The ultimate irony, of course, is that the same supermarkets also stock new children’s fiction books at around the same price point.

These would be much better – and more appropriate – uses of the money concerned.

Building a new approach

And so, after several years of valiant, yet ultimately unsuccessful attempts to hold back the tide, the school I lead finally moved the goalposts a couple of years ago. It’s true: we no longer dress up for World Book Day.

Or we don’t dress ourselves up, anyway. We dress up our school buildings instead.

A couple of weeks prior to their voucher-spending bookshop excursion, each class decides on a title (through hustings and votes – it’s democracy in action) and they then work collaboratively on an alternative cover design which is produced at an appropriate scale to cover the classroom door.

The book selected is used as a stimulus for creative work over the next few weeks, and this is all displayed inside.
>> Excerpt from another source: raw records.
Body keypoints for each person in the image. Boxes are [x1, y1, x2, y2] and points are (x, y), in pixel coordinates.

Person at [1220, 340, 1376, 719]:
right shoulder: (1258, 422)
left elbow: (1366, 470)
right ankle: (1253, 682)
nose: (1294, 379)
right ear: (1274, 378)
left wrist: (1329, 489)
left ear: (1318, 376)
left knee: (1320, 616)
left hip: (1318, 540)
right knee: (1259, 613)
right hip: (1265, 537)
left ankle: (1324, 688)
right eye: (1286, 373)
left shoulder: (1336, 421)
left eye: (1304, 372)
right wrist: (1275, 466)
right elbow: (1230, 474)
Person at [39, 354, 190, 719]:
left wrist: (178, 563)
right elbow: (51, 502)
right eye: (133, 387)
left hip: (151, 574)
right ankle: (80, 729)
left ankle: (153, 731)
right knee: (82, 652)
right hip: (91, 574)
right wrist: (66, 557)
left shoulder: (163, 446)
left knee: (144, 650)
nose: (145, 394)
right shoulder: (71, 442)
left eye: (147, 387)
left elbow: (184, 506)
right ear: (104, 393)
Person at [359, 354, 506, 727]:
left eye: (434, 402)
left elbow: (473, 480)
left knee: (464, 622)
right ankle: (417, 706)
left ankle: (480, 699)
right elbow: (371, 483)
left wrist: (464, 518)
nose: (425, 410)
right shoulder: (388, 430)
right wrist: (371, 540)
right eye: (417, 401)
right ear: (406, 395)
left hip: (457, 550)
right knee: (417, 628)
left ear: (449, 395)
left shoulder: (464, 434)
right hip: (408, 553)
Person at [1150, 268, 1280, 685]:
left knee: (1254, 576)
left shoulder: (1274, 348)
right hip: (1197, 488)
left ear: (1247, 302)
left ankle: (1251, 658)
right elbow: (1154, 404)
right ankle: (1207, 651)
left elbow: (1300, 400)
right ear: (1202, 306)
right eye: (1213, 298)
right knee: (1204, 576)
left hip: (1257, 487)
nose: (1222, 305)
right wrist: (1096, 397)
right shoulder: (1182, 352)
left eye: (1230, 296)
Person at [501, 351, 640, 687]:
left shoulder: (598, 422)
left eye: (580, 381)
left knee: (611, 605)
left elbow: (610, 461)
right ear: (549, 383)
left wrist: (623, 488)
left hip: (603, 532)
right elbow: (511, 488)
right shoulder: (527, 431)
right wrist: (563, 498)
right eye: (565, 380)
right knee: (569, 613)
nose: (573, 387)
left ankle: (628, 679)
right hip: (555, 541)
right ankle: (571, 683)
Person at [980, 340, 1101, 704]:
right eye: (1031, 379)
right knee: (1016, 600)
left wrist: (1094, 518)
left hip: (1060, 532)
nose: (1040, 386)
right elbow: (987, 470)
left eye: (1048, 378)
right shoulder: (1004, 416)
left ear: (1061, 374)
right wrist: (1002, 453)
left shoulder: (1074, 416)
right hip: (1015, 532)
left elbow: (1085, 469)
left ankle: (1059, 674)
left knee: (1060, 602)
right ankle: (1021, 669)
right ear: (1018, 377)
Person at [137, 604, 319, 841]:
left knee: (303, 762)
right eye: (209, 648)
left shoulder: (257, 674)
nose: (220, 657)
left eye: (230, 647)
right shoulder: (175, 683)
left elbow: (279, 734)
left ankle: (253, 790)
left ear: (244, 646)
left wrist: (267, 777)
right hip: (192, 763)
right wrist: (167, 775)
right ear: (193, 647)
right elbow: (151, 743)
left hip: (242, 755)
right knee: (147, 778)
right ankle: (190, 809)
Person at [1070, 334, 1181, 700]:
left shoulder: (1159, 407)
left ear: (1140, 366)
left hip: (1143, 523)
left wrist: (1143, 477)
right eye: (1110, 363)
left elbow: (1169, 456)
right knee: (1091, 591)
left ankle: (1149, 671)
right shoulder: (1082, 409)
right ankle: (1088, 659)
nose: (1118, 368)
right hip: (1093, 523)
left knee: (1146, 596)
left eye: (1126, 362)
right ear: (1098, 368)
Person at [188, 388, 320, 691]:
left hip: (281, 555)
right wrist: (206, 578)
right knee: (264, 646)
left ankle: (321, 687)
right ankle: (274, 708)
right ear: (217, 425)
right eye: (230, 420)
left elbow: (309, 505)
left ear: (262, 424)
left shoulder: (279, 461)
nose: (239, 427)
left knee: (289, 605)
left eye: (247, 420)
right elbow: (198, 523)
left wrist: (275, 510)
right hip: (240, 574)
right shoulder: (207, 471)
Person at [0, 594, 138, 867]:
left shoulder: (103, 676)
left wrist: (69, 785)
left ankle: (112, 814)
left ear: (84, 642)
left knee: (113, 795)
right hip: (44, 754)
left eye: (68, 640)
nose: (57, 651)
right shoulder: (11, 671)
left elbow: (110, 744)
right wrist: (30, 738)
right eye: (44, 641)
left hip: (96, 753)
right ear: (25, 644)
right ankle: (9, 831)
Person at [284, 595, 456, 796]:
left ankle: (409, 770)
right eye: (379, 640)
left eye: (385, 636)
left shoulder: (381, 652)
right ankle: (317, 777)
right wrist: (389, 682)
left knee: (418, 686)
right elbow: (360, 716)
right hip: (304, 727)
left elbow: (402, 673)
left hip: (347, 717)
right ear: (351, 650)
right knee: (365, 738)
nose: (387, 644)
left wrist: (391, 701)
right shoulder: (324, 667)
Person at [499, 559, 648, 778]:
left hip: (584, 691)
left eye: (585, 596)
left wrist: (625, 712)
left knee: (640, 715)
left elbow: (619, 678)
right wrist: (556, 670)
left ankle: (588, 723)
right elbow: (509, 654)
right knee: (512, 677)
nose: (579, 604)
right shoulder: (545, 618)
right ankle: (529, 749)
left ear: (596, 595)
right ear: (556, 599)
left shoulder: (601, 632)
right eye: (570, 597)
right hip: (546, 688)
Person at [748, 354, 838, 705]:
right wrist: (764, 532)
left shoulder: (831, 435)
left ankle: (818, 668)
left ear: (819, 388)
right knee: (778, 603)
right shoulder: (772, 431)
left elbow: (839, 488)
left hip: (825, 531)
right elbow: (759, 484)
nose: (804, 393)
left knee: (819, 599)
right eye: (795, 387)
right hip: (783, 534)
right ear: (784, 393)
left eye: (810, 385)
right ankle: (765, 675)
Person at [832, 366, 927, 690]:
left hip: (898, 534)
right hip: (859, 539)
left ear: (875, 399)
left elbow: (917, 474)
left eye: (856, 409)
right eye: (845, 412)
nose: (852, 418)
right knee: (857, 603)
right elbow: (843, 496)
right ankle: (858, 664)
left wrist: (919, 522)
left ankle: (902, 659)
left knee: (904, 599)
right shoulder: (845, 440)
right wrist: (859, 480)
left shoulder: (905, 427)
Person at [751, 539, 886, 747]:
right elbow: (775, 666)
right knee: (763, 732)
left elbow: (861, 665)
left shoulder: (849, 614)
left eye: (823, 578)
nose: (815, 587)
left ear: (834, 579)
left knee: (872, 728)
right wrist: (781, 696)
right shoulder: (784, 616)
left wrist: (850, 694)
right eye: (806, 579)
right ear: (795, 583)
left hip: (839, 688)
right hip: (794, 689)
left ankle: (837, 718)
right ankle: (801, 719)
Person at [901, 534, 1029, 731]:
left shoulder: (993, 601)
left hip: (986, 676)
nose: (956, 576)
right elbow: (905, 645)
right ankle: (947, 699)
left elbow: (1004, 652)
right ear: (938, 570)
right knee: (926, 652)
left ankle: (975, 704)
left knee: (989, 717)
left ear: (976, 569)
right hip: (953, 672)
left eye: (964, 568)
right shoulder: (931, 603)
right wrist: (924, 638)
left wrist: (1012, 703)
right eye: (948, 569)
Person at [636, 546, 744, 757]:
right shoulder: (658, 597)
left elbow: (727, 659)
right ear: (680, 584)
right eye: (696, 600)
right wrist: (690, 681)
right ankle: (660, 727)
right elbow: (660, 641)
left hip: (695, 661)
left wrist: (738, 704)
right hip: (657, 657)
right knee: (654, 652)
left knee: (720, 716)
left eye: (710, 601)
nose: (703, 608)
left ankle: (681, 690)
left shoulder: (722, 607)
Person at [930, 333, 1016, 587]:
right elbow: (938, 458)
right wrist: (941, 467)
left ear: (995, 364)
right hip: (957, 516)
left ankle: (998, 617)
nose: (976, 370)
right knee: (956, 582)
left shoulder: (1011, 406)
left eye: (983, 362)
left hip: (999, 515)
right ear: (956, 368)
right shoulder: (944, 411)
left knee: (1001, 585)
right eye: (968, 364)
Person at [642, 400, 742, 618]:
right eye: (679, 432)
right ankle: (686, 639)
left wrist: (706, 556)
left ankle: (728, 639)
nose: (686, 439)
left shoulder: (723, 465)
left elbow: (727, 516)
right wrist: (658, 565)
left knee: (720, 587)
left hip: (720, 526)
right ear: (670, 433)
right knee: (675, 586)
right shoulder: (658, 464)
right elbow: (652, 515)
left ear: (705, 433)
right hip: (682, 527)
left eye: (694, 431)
The door/cover therefore becomes – quite literally – a portal into another world.

Each class works on a different title, and so our school becomes a living library.

Over the years, titles chosen have ranged from The Three Little Pigs in Reception, through Q Pootle 5, The Bolds and The Ice Monster, to Chasing Vermeer, Running Wild and Wonder in Y6.

Celebrating quality literature

We find that the project work initiated by this approach to celebrating quality literature is infinitely more valuable, impactful and longer lasting than the dressing-up activity which it replaced.

It involves every pupil, gives a book-centred focus for the entirety of the second half of the spring term each year, is both collaborative and creative, and makes our school environment a truly lovely place to be.

This approach […] is infinitely more valuable, impactful and longer lasting than the dressing-up activity which it replaced”

And, just in case you’re still reeling from the lack of costumes, we don’t actually ignore clothing completely. On World Book Day itself each child sports an accessory or element inspired by the particular fictional community created within each classroom – so it might be a motif, a design, a badge or something as simple as a colour – that all children integrate into their everyday school uniform.

We get the best of all worlds – and we love it!